View Case on: Justia  Google Scholar

Inquiry Concerning a Judge,

No. 10-420 Re: William Singbush


Opinion Date: June 7, 2012
Docket: SC11-905
Judge: Per curiam
Areas of Law: Legal Ethics

This action arose when the Judicial Qualifications Commission (JQC) served a Notice of Formal Charges on Judge Singbush for violations of the Code of Judicial Conduct. Specifically, the charges stated, among other things, multiple allegations of tardiness or actions that caused scheduling inconveniences or inefficiencies, as well as actions in presiding over Jumbolair, Inc. v. Garemore. The court approved the stipulation and the JQC's Findings and Recommendation recommending that Judge Singbush receive a public reprimand, submit written weekly logs to special counsel of the JQC for one year after the publication of the opinion, and submit a signed letter of public apology to the JQC.
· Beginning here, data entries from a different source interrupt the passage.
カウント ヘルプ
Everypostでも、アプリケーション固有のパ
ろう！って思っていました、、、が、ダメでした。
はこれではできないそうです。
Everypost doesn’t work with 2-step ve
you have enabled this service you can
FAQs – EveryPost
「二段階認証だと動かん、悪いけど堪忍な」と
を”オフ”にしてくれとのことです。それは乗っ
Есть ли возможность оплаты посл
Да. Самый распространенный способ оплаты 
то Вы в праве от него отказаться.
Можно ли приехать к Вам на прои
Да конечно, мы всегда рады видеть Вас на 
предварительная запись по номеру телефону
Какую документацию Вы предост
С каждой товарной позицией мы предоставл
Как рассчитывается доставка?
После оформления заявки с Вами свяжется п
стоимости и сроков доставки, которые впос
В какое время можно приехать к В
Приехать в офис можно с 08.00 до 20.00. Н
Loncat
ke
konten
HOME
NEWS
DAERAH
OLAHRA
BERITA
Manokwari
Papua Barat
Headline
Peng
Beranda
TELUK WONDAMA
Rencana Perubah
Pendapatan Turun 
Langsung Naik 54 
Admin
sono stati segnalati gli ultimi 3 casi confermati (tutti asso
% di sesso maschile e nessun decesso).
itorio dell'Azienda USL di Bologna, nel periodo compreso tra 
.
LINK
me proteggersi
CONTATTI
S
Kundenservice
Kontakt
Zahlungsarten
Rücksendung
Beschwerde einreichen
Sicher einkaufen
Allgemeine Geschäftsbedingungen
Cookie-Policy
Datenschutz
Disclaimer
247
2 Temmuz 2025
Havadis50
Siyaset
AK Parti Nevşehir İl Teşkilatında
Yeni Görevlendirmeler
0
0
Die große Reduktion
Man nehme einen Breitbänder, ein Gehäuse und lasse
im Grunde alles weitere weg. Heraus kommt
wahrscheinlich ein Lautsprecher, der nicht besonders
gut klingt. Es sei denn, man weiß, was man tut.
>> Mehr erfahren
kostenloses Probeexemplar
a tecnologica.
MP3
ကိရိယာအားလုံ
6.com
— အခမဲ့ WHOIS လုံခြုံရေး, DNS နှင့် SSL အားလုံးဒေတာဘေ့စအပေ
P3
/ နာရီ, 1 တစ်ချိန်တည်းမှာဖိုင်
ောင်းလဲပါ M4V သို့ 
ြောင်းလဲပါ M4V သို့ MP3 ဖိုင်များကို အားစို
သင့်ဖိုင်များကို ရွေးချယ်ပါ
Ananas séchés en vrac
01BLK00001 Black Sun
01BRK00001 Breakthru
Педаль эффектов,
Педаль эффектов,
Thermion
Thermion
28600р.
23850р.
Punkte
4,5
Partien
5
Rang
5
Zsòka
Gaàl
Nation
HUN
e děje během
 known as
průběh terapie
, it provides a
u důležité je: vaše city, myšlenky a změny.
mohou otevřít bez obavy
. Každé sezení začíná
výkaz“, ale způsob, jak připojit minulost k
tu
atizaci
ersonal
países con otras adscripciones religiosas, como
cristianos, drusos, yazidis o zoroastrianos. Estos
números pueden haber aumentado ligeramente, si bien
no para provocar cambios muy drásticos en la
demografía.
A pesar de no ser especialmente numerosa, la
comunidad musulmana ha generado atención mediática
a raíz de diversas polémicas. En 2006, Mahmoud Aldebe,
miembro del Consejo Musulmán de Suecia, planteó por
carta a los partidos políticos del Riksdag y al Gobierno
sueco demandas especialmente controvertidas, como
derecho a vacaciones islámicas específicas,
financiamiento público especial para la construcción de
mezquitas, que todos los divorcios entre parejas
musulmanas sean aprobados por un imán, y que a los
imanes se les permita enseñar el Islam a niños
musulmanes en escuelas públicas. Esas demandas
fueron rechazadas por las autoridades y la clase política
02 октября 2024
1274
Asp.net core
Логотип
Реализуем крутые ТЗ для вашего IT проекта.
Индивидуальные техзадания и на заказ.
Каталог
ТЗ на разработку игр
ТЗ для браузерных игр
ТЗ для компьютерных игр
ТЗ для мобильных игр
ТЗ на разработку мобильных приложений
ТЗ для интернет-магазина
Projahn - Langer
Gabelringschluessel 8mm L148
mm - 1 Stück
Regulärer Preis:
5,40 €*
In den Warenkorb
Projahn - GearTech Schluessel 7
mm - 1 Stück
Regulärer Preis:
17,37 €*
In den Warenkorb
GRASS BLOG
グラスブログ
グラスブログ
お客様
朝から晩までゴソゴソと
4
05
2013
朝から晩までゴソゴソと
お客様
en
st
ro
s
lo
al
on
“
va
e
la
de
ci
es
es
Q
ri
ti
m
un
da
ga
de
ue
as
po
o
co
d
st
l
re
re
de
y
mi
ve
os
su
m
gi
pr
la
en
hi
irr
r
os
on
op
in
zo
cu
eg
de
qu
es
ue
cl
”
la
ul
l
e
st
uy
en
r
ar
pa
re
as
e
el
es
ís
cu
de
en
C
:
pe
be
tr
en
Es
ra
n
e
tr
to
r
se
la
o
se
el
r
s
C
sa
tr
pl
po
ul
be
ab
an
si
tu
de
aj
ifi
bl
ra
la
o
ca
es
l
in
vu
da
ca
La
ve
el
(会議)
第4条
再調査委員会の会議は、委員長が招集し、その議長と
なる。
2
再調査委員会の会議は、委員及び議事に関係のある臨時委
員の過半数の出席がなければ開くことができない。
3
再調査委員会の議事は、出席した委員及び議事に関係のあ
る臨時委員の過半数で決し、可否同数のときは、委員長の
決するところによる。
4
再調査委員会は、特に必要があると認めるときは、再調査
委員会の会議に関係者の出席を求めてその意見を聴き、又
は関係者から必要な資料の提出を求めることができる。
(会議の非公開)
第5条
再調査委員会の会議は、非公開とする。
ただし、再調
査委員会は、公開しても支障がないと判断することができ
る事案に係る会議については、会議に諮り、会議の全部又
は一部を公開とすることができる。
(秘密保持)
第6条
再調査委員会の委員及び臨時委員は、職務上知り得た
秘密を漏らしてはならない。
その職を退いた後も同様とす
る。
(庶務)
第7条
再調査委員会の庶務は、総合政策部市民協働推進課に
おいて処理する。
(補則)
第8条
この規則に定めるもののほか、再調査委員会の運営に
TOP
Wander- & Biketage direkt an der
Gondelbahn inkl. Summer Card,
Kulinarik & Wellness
View Case on: Justia  Google Scholar

Eleventh Circuit Court of Appeals

Summaries for May 31, 2012
  • United States v. Cortes-Salazar
    Constitutional Law, Criminal Law
  • Opinion Date: May 30, 2012
  • Docket: 11-11428
    Judge: Marcus
    Areas of Law: Constitutional Law, Criminal Law
    Defendant appealed from his sentence of illegal reentry of a deported alien. The district court enhanced his base offense level by sixteen levels because he had previously been convicted of a "crime of violence" under U.S.S.G. 2L1.2(b)(1)(A), and reduced it by three levels under U.S.S.G. 3E1.1 for acceptance of responsibility. The court held that the distinct definition of "crime of violence" provided in the commentary to section 2L1.2 remained "authoritative" and the district court did not err by relying on the commentary in imposing the sixteen-level enhancement. Accordingly, the court affirmed the judgment.